### [PROBLEM STATEMENT]
Write out the data below line for line, with no changes.

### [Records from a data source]
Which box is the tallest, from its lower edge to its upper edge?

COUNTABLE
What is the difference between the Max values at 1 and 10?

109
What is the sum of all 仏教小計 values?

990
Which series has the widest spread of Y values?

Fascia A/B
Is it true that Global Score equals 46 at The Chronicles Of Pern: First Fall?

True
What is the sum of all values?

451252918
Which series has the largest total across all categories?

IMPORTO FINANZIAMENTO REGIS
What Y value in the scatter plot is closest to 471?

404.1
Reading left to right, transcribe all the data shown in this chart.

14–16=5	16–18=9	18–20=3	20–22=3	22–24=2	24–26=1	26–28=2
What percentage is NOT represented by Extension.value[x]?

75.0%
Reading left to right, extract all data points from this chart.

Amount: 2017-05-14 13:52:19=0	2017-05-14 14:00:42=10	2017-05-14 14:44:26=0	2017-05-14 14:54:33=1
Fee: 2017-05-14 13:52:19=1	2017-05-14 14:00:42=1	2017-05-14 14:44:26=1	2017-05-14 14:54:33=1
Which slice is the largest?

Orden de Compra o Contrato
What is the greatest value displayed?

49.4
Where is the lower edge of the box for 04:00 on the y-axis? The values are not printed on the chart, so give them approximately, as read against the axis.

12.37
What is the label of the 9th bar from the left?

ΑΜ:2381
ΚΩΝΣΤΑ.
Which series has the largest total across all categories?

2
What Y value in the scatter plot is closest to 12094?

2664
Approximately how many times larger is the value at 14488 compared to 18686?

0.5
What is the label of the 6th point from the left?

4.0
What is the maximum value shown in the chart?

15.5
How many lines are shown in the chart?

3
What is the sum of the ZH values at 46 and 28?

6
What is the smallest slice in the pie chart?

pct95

### [EXERCISE RESULT]
Which box is the tallest, from its lower edge to its upper edge?

COUNTABLE
What is the difference between the Max values at 1 and 10?

109
What is the sum of all 仏教小計 values?

990
Which series has the widest spread of Y values?

Fascia A/B
Is it true that Global Score equals 46 at The Chronicles Of Pern: First Fall?

True
What is the sum of all values?

451252918
Which series has the largest total across all categories?

IMPORTO FINANZIAMENTO REGIS
What Y value in the scatter plot is closest to 471?

404.1
Reading left to right, transcribe all the data shown in this chart.

14–16=5	16–18=9	18–20=3	20–22=3	22–24=2	24–26=1	26–28=2
What percentage is NOT represented by Extension.value[x]?

75.0%
Reading left to right, extract all data points from this chart.

Amount: 2017-05-14 13:52:19=0	2017-05-14 14:00:42=10	2017-05-14 14:44:26=0	2017-05-14 14:54:33=1
Fee: 2017-05-14 13:52:19=1	2017-05-14 14:00:42=1	2017-05-14 14:44:26=1	2017-05-14 14:54:33=1
Which slice is the largest?

Orden de Compra o Contrato
What is the greatest value displayed?

49.4
Where is the lower edge of the box for 04:00 on the y-axis? The values are not printed on the chart, so give them approximately, as read against the axis.

12.37
What is the label of the 9th bar from the left?

ΑΜ:2381
ΚΩΝΣΤΑ.
Which series has the largest total across all categories?

2
What Y value in the scatter plot is closest to 12094?

2664
Approximately how many times larger is the value at 14488 compared to 18686?

0.5
What is the label of the 6th point from the left?

4.0
What is the maximum value shown in the chart?

15.5
How many lines are shown in the chart?

3
What is the sum of the ZH values at 46 and 28?

6
What is the smallest slice in the pie chart?

pct95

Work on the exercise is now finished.